A hockey league begun for kids in the Parkland is introducing local pre-teens to a sport rarely seen played in southeast Missouri — and the response has gone beyond all expectations.
The man who got the ball rolling last fall is Dale Luster of Park Hills and he couldn’t be more excited.
“Me and my family were at the Bonne Terre Family Fun Center,” he said. “They had just opened up their small roller skating rink and I requested to speak to the manager, Michelle Boren. I asked if me and my son could come in either before or after hours with our own hockey goal and shoot the puck around a little bit. I promised we wouldn’t hurt or break anything.
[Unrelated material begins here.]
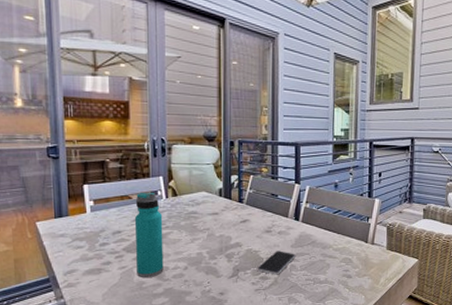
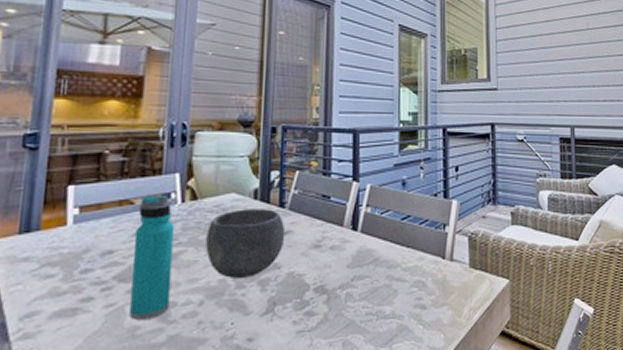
bowl: none [186,203,244,252] -> present [206,209,286,278]
smartphone: present [257,251,295,275] -> none [301,273,352,309]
“I could tell she was thinking about it a little bit. She said, ‘Well, you know we thought about doing hockey’ and then she kind of went from there. I told her that I played before and had liked the sport and if she wanted to get something going my wife and I would volunteer our time to coach a team or two. I never knew it would be as big as it is right now, though.”
Since starting in November, the league now has more than 60 kids playing on six teams — three of them for kids ages 7-9 and three teams for the 10-12 age group.
“And that’s after our first season,” Luster said. “Most people didn’t even know about it or hear about it. It’s still very much in its infancy. We put up Facebook posts on local groups and, before the first open skate, my wife and I hoped we’d have enough players to shoot the puck around a little bit and maybe have two teams play here and there very informally. We didn’t expect to have six hockey teams.
“We also have a Learn to Play program where we have several little bitty guys and girls out there who are just starting out walking really. They’ve got skates on and they’re playing hockey, too. It’s really cool.”
According to Luster, for the most part each coach has their own team — but not in every case.
“A few of us coaches coach multiple teams because we had so many players that somebody had to coach them,” he said. “I coach two teams — a 7- to 9-year-old team named the Snipers. The second one I coach is a 10- to 12-year-old team, and that is Team Slash.
“Michelle didn’t want us to turn down anybody — which I love. We’re a very inclusive hockey group. We’re not excluding anybody yet and we want to continue that as much as we can.”
Not only has Boren encouraged a league where every kid can play, but she has also purchased hundreds of dollars of hockey equipment that she loans out or gives away to all the kids who need it to be able to play.
“It’s a pretty expensive sport to get into and so many of the kids are using her gear out there,” Luster said. “If she hadn’t bought the gear, if she hadn’t offered the rink, none of this would have happened.”
Luster also had words of appreciation for his wife, Jamie.
“My wife does so much behind the scenes — it’s crazy,” he said. “We wouldn’t be here without her. We have a Facebook group that’s specific to the hockey league. There are a couple of hundred people on there. My wife is very active in that. She pretty much runs everything that I don’t want to do! It’s the hard, tedious stuff and she does it like a champ.
“She assembled the teams pretty much and she quickly brought to my attention that we had so many kids that we didn’t have enough coaches. She asked me, ‘Who’s going to coach?’ I was like, ‘Man, I don’t know.’ I offered it to one fellow and he said, ‘No, I can’t do it. I can’t take on that many guys.’ It’s a full-time job, that’s for sure.”
Luster has been surprised by how quickly non-skaters have picked up the skill in just a few months.
“The thing that amazes me is that most of the kids who played for the season could hardly skate at all at the very beginning of the season,” he said. “Some never even really held a hockey stick.
“When we had our first open skate I thought, ‘My gosh, what have we gotten ourselves into?’ Not many of them had a clue, but you could see they were enjoying it. They were having fun. Come to find out, a couple of those kids who had never even held a hockey stick played in the championship game.
“They wanted to play and they picked up these skills that are very unnatural and ran off with them — or skated off with them. They did a great job. I’m so proud of everybody. I’ve had so many parents come up to me happy, but say, ‘You know, so-and-so wants to play hockey again next season.’
“Me and my wife are saying, ‘Great! That’s awesome! We’ll see them next season.’ They say, ‘Well, we’ve already paid for soccer and football and baseball and basketball.’ They take money and the kids are really good at the sports, but they don’t want to play those sports anymore — they want to play hockey.
“It’s not ice hockey — it’s roller hockey. The rink isn’t regulation size and the nets aren’t regulation size and we have so many things that technically shouldn’t work, but we make it work and everyone loves it. It’s a very unique experience in our area and I wouldn’t change it for the world.”